La especie se está recuperando tras haber sufrido décadas de caza comercial intensiva. Desde que la Comisión Ballenera Internacional estableció una moratoria en 1982, los registros demuestran un incremento sostenido en el número de individuos. Hoy en día, entre los meses de junio y noviembre, miles de yubartas recorren el litoral brasileño, completando una travesía de unos cuatro mil kilómetros desde las gélidas aguas del océano Antártico hacia sus templadas zonas de cría.
Esta recuperación de la especie está abriendo prometedoras oportunidades para el sector turístico. Diversas empresas en Río ya ofrecen excursiones en veleros que cuentan obligatoriamente con la supervisión de un biólogo a bordo. Estas salidas no solo brindan la posibilidad de observar a las ballenas de cerca, sino que ayudan a los visitantes a comprender mejor su ciclo de vida y la urgencia de proteger los océanos. Según los organizadores, el contacto directo con estos carismáticos gigantes tiene el potencial de transformar la relación de las personas con el medio ambiente.
La comunidad científica, por su parte, va más allá de la simple observación. Un proyecto dedicado al estudio de las ballenas yubartas está realizando expediciones para determinar si las aguas cercanas a Río se consolidarán como zonas de descanso, apareamiento o nacimiento de crías. Los investigadores destacan que los animales exploran activamente la zona costera, y los datos preliminares sugieren una expansión de sus rutas migratorias tradicionales.
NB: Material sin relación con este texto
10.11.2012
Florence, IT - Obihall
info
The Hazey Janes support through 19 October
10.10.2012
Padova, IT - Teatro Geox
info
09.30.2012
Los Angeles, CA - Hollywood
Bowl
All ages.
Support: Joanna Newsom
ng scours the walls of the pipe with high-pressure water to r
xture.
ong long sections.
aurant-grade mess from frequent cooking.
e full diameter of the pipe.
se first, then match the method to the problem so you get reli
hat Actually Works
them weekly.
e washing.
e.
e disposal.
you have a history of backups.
Sin embargo, el auge del avistamiento de cetáceos requiere de una gestión prudente. A pesar de la tendencia positiva de la población, cualquier incremento de la actividad humana en el mar puede interferir en el comportamiento natural de los animales. Resulta vital que el crecimiento del turismo avance en sintonía con el monitoreo científico y reglas estrictas que garanticen la seguridad tanto de las ballenas como de su entorno marino.
El regreso de las ballenas yubartas a Río sirve como recordatorio de que las políticas de conservación acertadas pueden rescatar a las especies del borde de la extinción, aunque el éxito a largo plazo dependerá de la delicadeza con la que tratemos estos nuevos encuentros.